(USING THE INFORMATION):
(a) In the reply about chronic illness, whose post does the writer call the key?
(b) Copy the reply about chronic illness word for word, from "What follows in" up to and including "access to yourself.".
(c) Write the next part of the reply about chronic illness, picking up after its last sentence.

(DOCUMENT SECTION):
================================
What follows in the rest of this reply is more or less from the book, "Sick and Tired of Feeling Sick and Tired: Living with Invisible Chronic Illness" (Amazon link http://www.amazon.com/Sick-Tired-Fee...5396164&sr=1-3 ).

We need the help and support of our family, friends, and medical staff. It's difficult to get and keep that help and support when we're in pain, frightened, sick and tired of it all, at the end of our rope, and faced with what appears to be lack of sympathy, empathy, caring, or competence.

Please understand that I'm not assigning fault or blame. Who knows what kind of day/week/month/year that medical office had before taking such cruel and unfeeling action with a suffering patient who relied on them for help? You have no access to the history of others and can't change their pasts, but you do have access to yourself.

Billye's post is the key. Have you identified why your neuro and his or her office staff reacted to you as they did and what you could have done differently? Were you ever discourteous? Loud? Argumentative? Verbally abusive? Unappreciative? Acting like you were right and that they were wrong and uncaring or incompetent to boot? To put a positive spin on this, what could you have done differently to get a different outcome and to empower yourself to get the most from those who care for you?
================================
(MATERIAL PROVIDED):
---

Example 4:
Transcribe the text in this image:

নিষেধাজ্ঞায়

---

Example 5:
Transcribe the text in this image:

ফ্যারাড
================================
(RESPONSES PER TASK):
(a) Billye's post.

(b)
What follows in the rest of this reply is more or less from the book, "Sick and Tired of Feeling Sick and Tired: Living with Invisible Chronic Illness" (Amazon link http://www.amazon.com/Sick-Tired-Fee...5396164&sr=1-3 ).

We need the help and support of our family, friends, and medical staff. It's difficult to get and keep that help and support when we're in pain, frightened, sick and tired of it all, at the end of our rope, and faced with what appears to be lack of sympathy, empathy, caring, or competence.

Please understand that I'm not assigning fault or blame. Who knows what kind of day/week/month/year that medical office had before taking such cruel and unfeeling action with a suffering patient who relied on them for help? You have no access to the history of others and can't change their pasts, but you do have access to yourself.

(c)
Again, this isn't blame. My wife and I had a similar experience unsuccessfully trying to get an prompt appointment with our infant son's pediatrician when he had a temperature and couldn't hold food down. We learned that doctors take the side of their office staff, even when that staff was rude and thoughtless.

I don't know that we could have handled that particular incident better, but we did the best we could to ensure that never happened again with subsequent physicians. It's not only out of our self interest. Medical staff have a stressful job and catch a lot of flack. We are now generous with thank you notes, letters of commendation, and gifts of candy, home baked cookies, or flowers with sincere notes of appreciation where justified. Acts of acknowledgment and appreciation go a long way to helping caregivers do a better job.

I hope I'm not out of line or preachy here in trying to give a practical solution. None of us should have to go through what you are going through, and you shouldn't go through this again.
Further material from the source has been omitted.